Re: [PATCH v2 00/16] Multigenerational LRU Framework

From: SeongJae Park
Date: Tue Apr 13 2021 - 03:52:08 EST


From: SeongJae Park <sjpark@xxxxxxxxx>

Hello,


Very interesting work, thank you for sharing this :)

On Tue, 13 Apr 2021 00:56:17 -0600 Yu Zhao <yuzhao@xxxxxxxxxx> wrote:

> What's new in v2
> ================
> Special thanks to Jens Axboe for reporting a regression in buffered
> I/O and helping test the fix.

Is the discussion open? If so, could you please give me a link?

>
> This version includes the support of tiers, which represent levels of
> usage from file descriptors only. Pages accessed N times via file
> descriptors belong to tier order_base_2(N). Each generation contains
> at most MAX_NR_TIERS tiers, and they require additional MAX_NR_TIERS-2
> bits in page->flags. In contrast to moving across generations which
> requires the lru lock, moving across tiers only involves an atomic
> operation on page->flags and therefore has a negligible cost. A
> feedback loop modeled after the well-known PID controller monitors the
> refault rates across all tiers and decides when to activate pages from
> which tiers, on the reclaim path.
>
> This feedback model has a few advantages over the current feedforward
> model:
> 1) It has a negligible overhead in the buffered I/O access path
> because activations are done in the reclaim path.
> 2) It takes mapped pages into account and avoids overprotecting pages
> accessed multiple times via file descriptors.
> 3) More tiers offer better protection to pages accessed more than
> twice when buffered-I/O-intensive workloads are under memory
> pressure.
>
> The fio/io_uring benchmark shows 14% improvement in IOPS when randomly
> accessing Samsung PM981a in the buffered I/O mode.

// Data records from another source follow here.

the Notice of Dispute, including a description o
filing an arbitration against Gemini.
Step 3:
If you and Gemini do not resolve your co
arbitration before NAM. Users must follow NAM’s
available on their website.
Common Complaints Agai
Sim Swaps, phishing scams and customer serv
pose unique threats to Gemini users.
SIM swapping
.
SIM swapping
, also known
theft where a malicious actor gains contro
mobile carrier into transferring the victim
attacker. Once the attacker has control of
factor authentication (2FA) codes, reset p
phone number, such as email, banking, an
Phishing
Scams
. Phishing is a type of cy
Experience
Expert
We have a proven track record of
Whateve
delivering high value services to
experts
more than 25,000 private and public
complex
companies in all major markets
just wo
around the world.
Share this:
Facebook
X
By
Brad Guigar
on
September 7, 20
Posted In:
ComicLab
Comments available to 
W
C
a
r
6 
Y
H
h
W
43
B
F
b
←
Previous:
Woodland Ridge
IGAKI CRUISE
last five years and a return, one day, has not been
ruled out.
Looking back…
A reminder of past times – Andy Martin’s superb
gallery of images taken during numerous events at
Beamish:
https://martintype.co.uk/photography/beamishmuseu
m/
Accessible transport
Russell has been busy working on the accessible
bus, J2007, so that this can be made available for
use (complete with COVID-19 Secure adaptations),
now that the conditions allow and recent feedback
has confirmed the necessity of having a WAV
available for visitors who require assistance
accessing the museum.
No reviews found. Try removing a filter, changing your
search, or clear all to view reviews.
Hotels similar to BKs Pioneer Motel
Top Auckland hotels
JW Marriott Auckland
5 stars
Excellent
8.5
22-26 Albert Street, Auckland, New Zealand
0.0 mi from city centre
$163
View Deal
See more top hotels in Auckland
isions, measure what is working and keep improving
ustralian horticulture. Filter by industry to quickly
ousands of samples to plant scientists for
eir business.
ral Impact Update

Improvement under memory pressure, right? How much pressure?

[...]
>
> Differential scans via page tables
> ----------------------------------
> Each differential scan discovers all pages that have been referenced
> since the last scan. Specifically, it walks the mm_struct list
> associated with an lruvec to scan page tables of processes that have
> been scheduled since the last scan.

Does this means it scans only virtual address spaces of processes and therefore
pages in the page cache that are not mmap()-ed will not be scanned?

> The cost of each differential scan
> is roughly proportional to the number of referenced pages it
> discovers. Unless address spaces are extremely sparse, page tables
> usually have better memory locality than the rmap. The end result is
> generally a significant reduction in CPU usage, for workloads using a
> large amount of anon memory.

When and how frequently it scans?


Thanks,
SeongJae Park

[...]